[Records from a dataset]
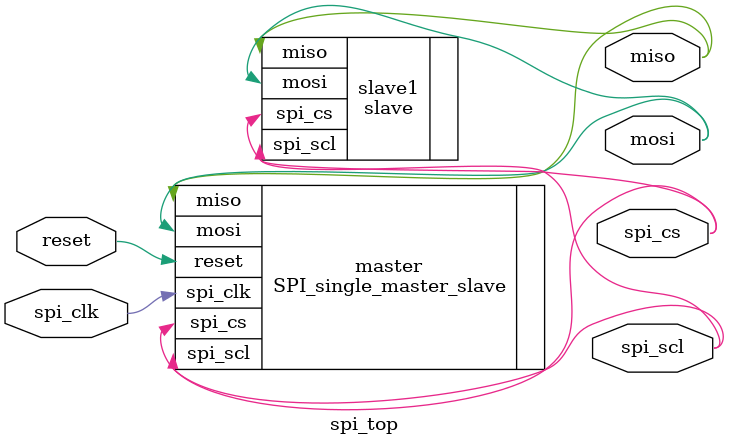
<source format=v>
module spi_top(spi_clk,reset,miso,mosi,spi_scl,spi_cs);
input spi_clk,reset;
output miso;
output mosi;
output spi_scl,spi_cs;

SPI_single_master_slave master(
	.spi_clk(spi_clk),
	.reset(reset),
	.miso(miso),
	.mosi(mosi),
	.spi_scl(spi_scl),
	.spi_cs(spi_cs)
);

slave slave1(
	.spi_scl(spi_scl),
	.spi_cs(spi_cs),
	.mosi(mosi),
	.miso(miso)
);
endmodule
</source>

GOAL OF THE EXERCISE: An exact copy of the records is required. Pictures do not belong in it.

YOUR SOLUTION:
<source format=v>
module spi_top(spi_clk,reset,miso,mosi,spi_scl,spi_cs);
input spi_clk,reset;
output miso;
output mosi;
output spi_scl,spi_cs;

SPI_single_master_slave master(
	.spi_clk(spi_clk),
	.reset(reset),
	.miso(miso),
	.mosi(mosi),
	.spi_scl(spi_scl),
	.spi_cs(spi_cs)
);

slave slave1(
	.spi_scl(spi_scl),
	.spi_cs(spi_cs),
	.mosi(mosi),
	.miso(miso)
);
endmodule
</source>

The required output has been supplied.